# Anyone been coyote hunting?



## Bass911 (Jun 14, 2006)

Anybody been out lately?


----------



## InlandKid (Aug 29, 2006)

Not yet, my friend was talking about going in the next few weeks, said he's been seeing a few in his field in grafton.


----------



## littleking (Jun 25, 2005)

not yet, pups are prolly still out.

can't wait to go though. i have a new light switch for em (.17 remington)


----------



## williamonica0214 (Aug 1, 2006)

i have never hunted them but would love to try it sometime


----------



## big_fish (Dec 21, 2004)

0214 where are you located we do a little hunting for them if your close maybe you can hook up with us [email protected]


----------



## Carpn (Apr 5, 2004)

Haven't been hunting them but did shoot one Sun. morning while goose hunting.

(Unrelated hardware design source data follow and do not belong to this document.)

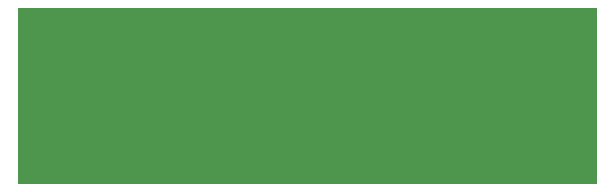
<source format=gbr>
%TF.GenerationSoftware,KiCad,Pcbnew,8.0.7-rc1-202412020537~5dd4718db0~ubuntu22.04.1*%
%TF.CreationDate,2025-02-21T12:43:02+01:00*%
%TF.ProjectId,si-simulation-test-board,44494646-5f50-44e2-9e6b-696361645f70,1.0.1*%
%TF.SameCoordinates,Original*%
%TF.FileFunction,Copper,L3,Inr*%
%TF.FilePolarity,Positive*%
%FSLAX46Y46*%
G04 Gerber Fmt 4.6, Leading zero omitted, Abs format (unit mm)*
G04 Created by KiCad (PCBNEW 8.0.7-rc1-202412020537~5dd4718db0~ubuntu22.04.1) date 2025-02-21 12:43:02*
%MOMM*%
%LPD*%
G01*
G04 APERTURE LIST*
%TA.AperFunction,ViaPad*%
%ADD10C,0.550000*%
%TD*%
G04 APERTURE END LIST*
D10*
%TO.N,GND*%
X140200000Y-114350000D03*
X121960000Y-117215000D03*
X108000000Y-117815000D03*
X126560000Y-117215000D03*
X118500000Y-117215000D03*
X127600000Y-117215000D03*
X140200000Y-108900000D03*
X141725000Y-114375000D03*
X129973654Y-117788654D03*
X115160000Y-117215000D03*
X119660000Y-117215000D03*
X123100000Y-117215000D03*
X114000000Y-117215000D03*
X98100000Y-114368973D03*
X132381000Y-106768000D03*
X116300000Y-117215000D03*
X125400000Y-117215000D03*
X120616000Y-105327000D03*
X124260000Y-117215000D03*
X112860000Y-117215000D03*
X98100000Y-108975000D03*
X120621000Y-106658000D03*
X117460000Y-117215000D03*
X96325000Y-108975000D03*
X110560000Y-117215000D03*
X96325000Y-114368973D03*
X109400000Y-117215000D03*
X128760000Y-117215000D03*
X141725000Y-108925000D03*
X120800000Y-117215000D03*
X111700000Y-117215000D03*
%TD*%
%TA.AperFunction,Conductor*%
%TO.N,GND*%
G36*
X143503326Y-104214174D02*
G01*
X143525000Y-104266500D01*
X143525000Y-119062473D01*
X143503326Y-119114799D01*
X143451000Y-119136473D01*
X94574000Y-119136473D01*
X94521674Y-119114799D01*
X94500000Y-119062473D01*
X94500000Y-104266500D01*
X94521674Y-104214174D01*
X94574000Y-104192500D01*
X143451000Y-104192500D01*
X143503326Y-104214174D01*
G37*
%TD.AperFunction*%
%TD*%
M02*

</source>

Saw him a few hundred yards away on the edge of the field and used a goose call to make some rabbit squeels.He came across the fiel to used and caught a couple 3.5" goose loads for his trouble.


----------



## Smallmouth Crazy (Apr 4, 2006)

Guys at work are telling me about seeing alot of them outside work at night...I would like to catch one of them out in the open with my new Ruger 77VT in 204 Ruger.


----------